Chez elles et dans les rues, elles avaient adopté les modes républicaines. Elles paradaient, ceinturées d’écharpes tricolores, une cocarde à la poitrine, la taille serrée dans une carmagnole, et même coiffées d’un bonnet rouge avec des sabots aux pieds, lorsqu’elles allaient fraterniser avec la populace, afin de témoigner publiquement de leur civisme. Leurs compagnes ordinaires étaient les épouses et filles des sans-culottes les plus qualifiés. Elles se montraient publiquement avec une élégante et farouche patriote que les habitans de Chambéry ne désignaient entre eux que sous le nom de « Princesse Pistolet. » Ainsi, « elles hurlaient avec les loups » et précipitaient la dégringolade morale qui faisait d’elles un objet d’opprobre pour les malheureux que persécutaient et terrorisaient les amis qu’elles s’étaient donnés.

Le bruit ne tarda pas à se répandre que les citoyens commissaires ayant osé tout demander avaient tout obtenu, Hérault de la charmante Adèle et Philibert Simond de la candide Aurore. La médisance alla plus loin et représenta les deux sœurs comme aisément infidèles à leurs nouveaux maîtres. Sur ce qui se passait dans leur hôtel de Chambéry et au château des Marches quand elles y résidaient : les parties fines, les intrigues libertines, les rivalités amoureuses, la malignité publique s’exerça sans retenue et probablement enjoliva.

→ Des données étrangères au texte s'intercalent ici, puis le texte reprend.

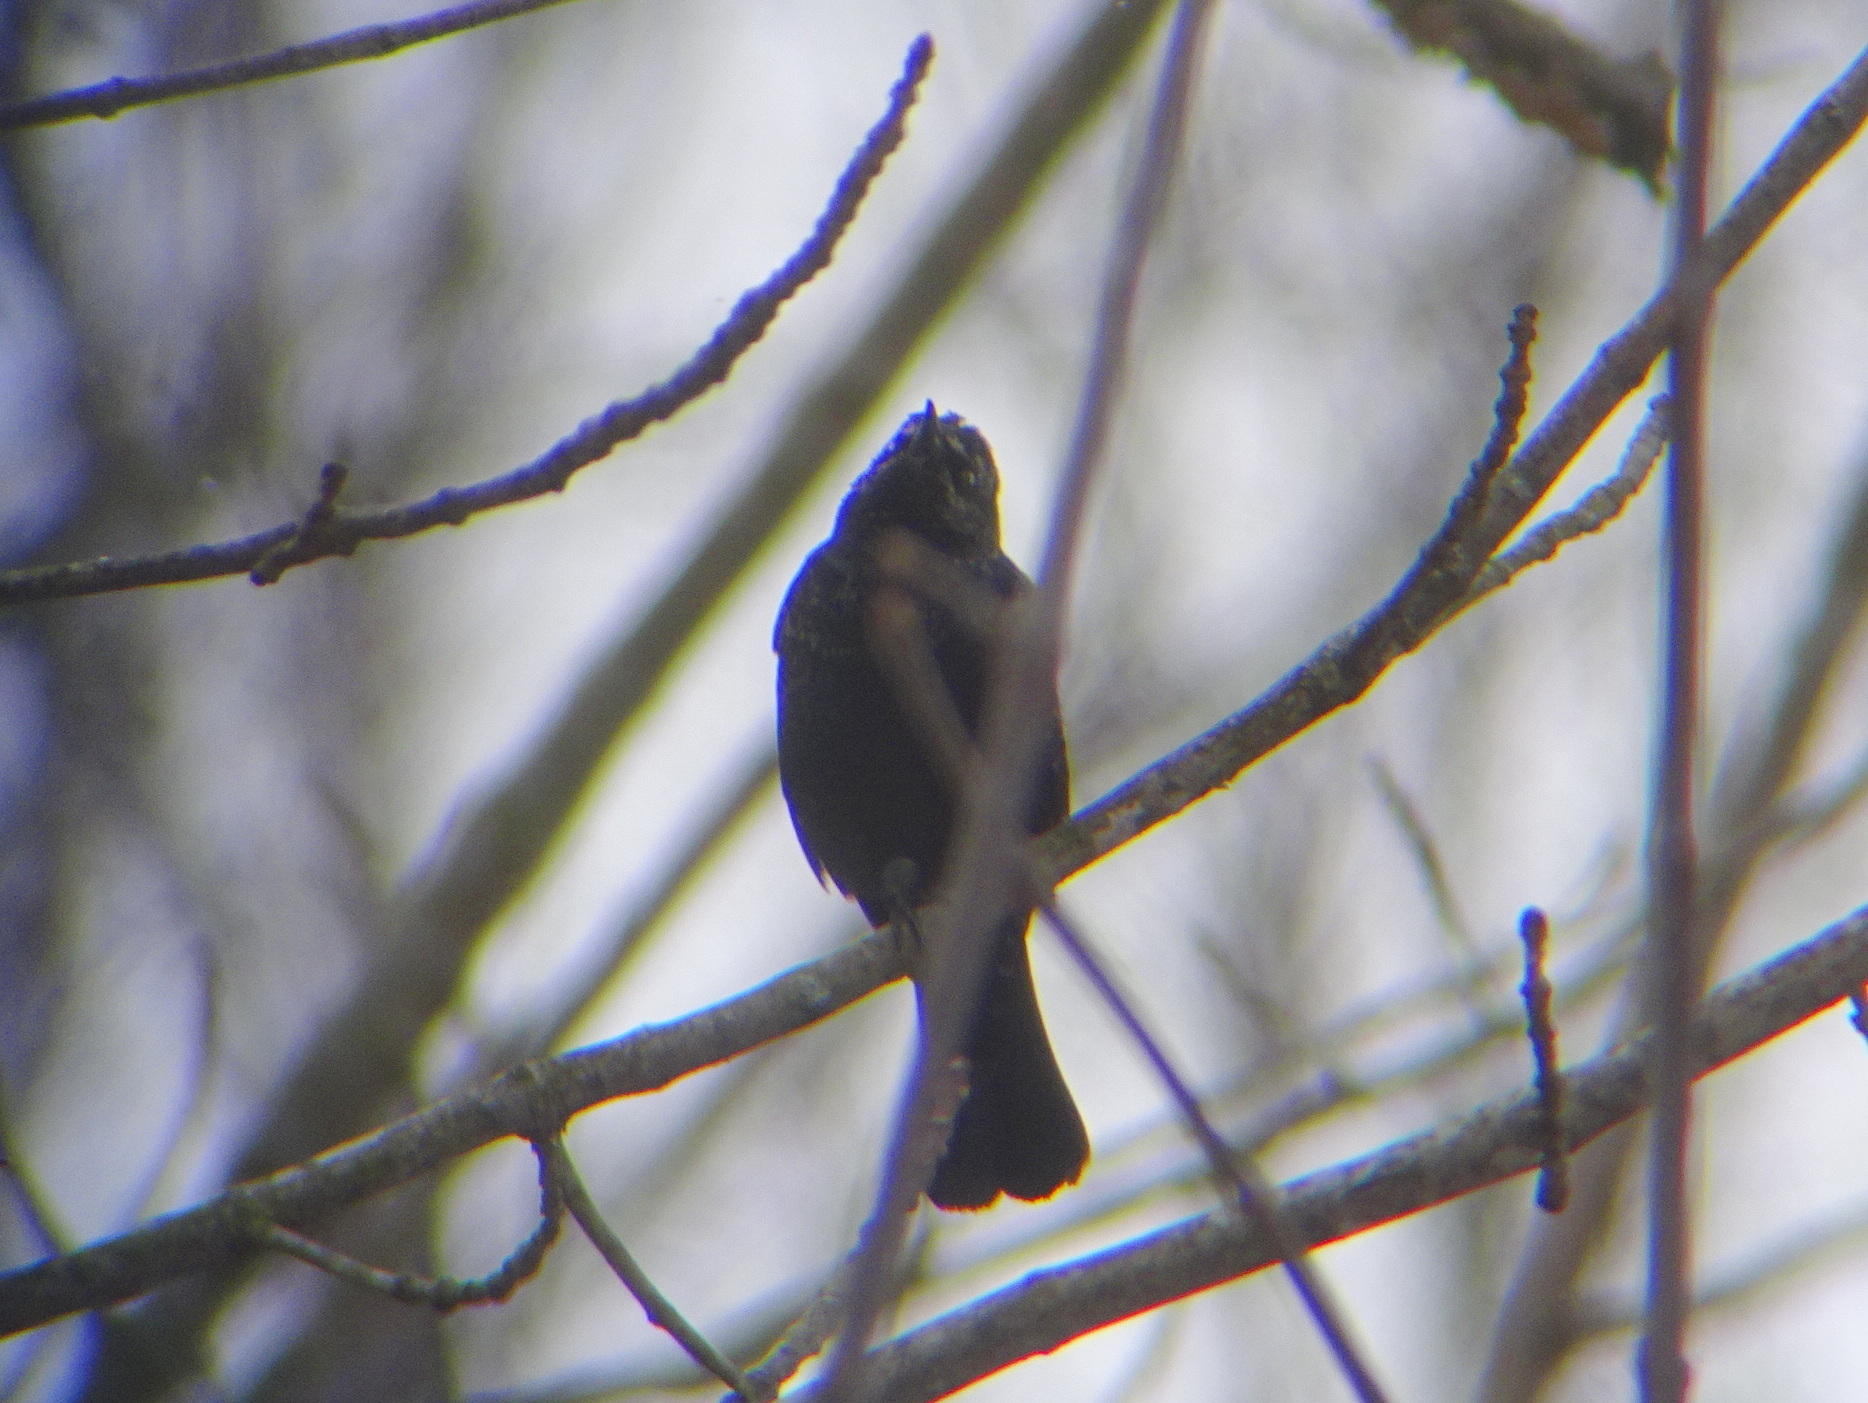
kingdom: Animalia
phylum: Chordata
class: Aves
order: Passeriformes
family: Icteridae
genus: Euphagus
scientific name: Euphagus carolinus
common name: Rusty blackbird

Après l’arrivée du général Kellermann à Chambéry, on parla d’une lettre de lui dans laquelle, en racontant qu’il avait passé une nuit au château, il faisait des gorges chaudes sur « l’hospitalité complète » qu’il y avait reçue[1].

On voudrait pouvoir affirmer que ces propos étaient calomnieux, qu’à l’exemple de plusieurs généraux de son temps dont la délicatesse, dans leur rapports avec les femmes, n’est pas au-dessus du soupçon, Kellermann s’est vanté, et de même que, si la

  1. Il ne m’a pas été possible de retrouver cette lettre. Mais, une personne digne de foi m’a formellement déclaré l’avoir eue dans les mains, il y a quelques années et avoir gardé de son contenu le souvenir le plus précis. Je tiens de la même source que Kellermann, durant son séjour en Savoie, se livra activement au commerce des biens nationaux. Des documens qui ont passé sous mes yeux, il résulte qu’il en acheta pour six cent mille francs, les paya en assignats et ultérieurement les revendit contre espèces.